_Aim of the exercise_
Output the data unchanged and complete, minus the images.

Supplied material section start

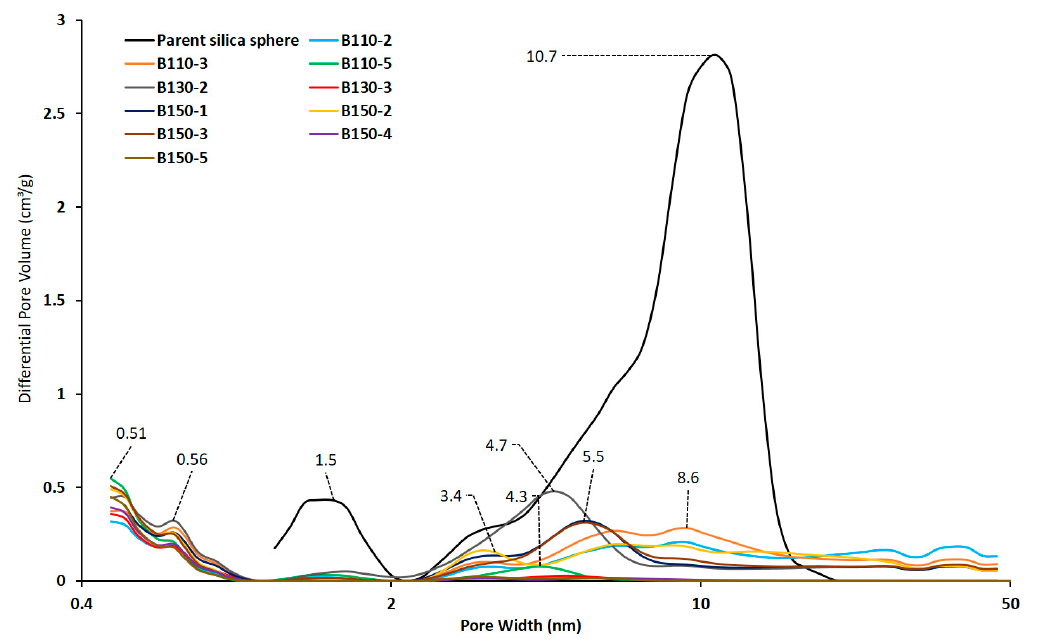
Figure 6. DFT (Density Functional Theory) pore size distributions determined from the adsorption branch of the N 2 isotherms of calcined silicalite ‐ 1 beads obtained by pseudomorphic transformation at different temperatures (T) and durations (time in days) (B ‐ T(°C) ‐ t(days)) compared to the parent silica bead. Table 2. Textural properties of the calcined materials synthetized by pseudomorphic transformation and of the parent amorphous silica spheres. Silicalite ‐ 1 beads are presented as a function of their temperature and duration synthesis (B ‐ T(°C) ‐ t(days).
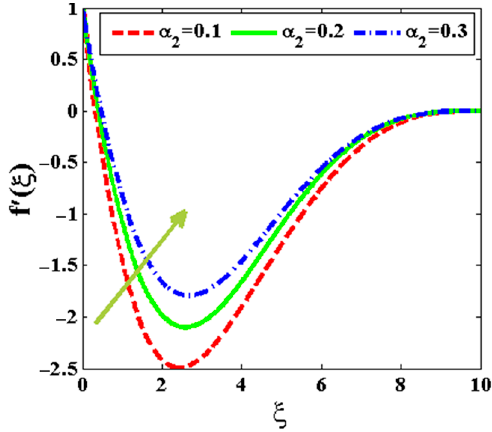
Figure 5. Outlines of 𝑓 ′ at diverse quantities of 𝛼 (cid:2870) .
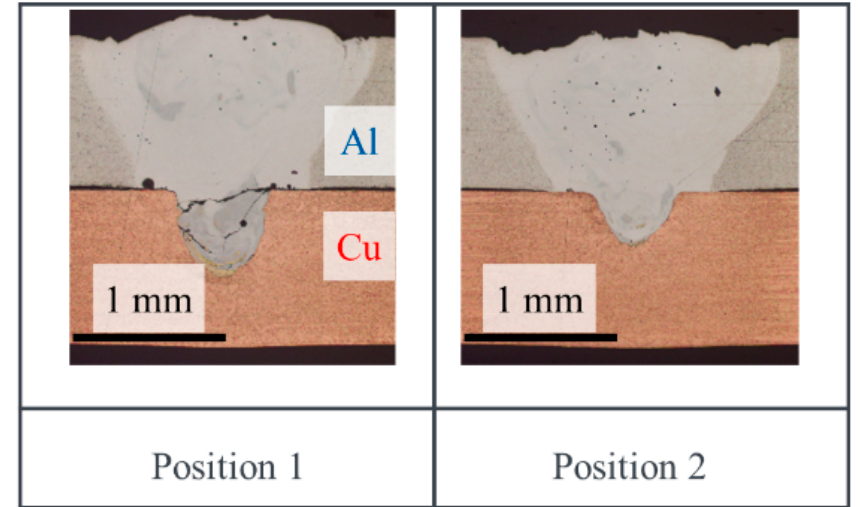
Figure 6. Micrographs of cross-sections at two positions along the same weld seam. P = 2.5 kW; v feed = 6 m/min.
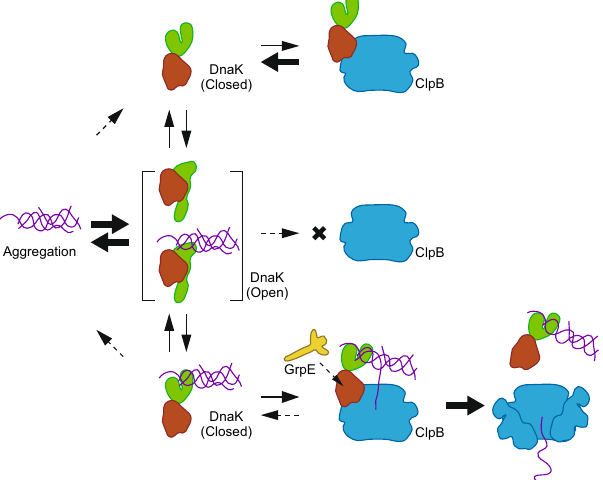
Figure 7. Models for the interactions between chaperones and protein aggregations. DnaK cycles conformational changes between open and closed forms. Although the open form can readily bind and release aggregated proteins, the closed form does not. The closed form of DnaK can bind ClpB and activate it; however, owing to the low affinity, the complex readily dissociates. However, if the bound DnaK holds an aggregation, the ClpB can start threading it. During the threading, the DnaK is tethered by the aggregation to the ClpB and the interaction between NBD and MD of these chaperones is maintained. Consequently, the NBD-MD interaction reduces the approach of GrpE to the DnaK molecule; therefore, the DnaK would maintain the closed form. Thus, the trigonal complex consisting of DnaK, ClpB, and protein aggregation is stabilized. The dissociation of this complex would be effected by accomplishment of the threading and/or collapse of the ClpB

Supplied material section end

_Solved exercise_
Figure 6. DFT (Density Functional Theory) pore size distributions determined from the adsorption branch of the N 2 isotherms of calcined silicalite ‐ 1 beads obtained by pseudomorphic transformation at different temperatures (T) and durations (time in days) (B ‐ T(°C) ‐ t(days)) compared to the parent silica bead. Table 2. Textural properties of the calcined materials synthetized by pseudomorphic transformation and of the parent amorphous silica spheres. Silicalite ‐ 1 beads are presented as a function of their temperature and duration synthesis (B ‐ T(°C) ‐ t(days).
Figure 5. Outlines of 𝑓 ′ at diverse quantities of 𝛼 (cid:2870) .
Figure 6. Micrographs of cross-sections at two positions along the same weld seam. P = 2.5 kW; v feed = 6 m/min.
Figure 7. Models for the interactions between chaperones and protein aggregations. DnaK cycles conformational changes between open and closed forms. Although the open form can readily bind and release aggregated proteins, the closed form does not. The closed form of DnaK can bind ClpB and activate it; however, owing to the low affinity, the complex readily dissociates. However, if the bound DnaK holds an aggregation, the ClpB can start threading it. During the threading, the DnaK is tethered by the aggregation to the ClpB and the interaction between NBD and MD of these chaperones is maintained. Consequently, the NBD-MD interaction reduces the approach of GrpE to the DnaK molecule; therefore, the DnaK would maintain the closed form. Thus, the trigonal complex consisting of DnaK, ClpB, and protein aggregation is stabilized. The dissociation of this complex would be effected by accomplishment of the threading and/or collapse of the ClpB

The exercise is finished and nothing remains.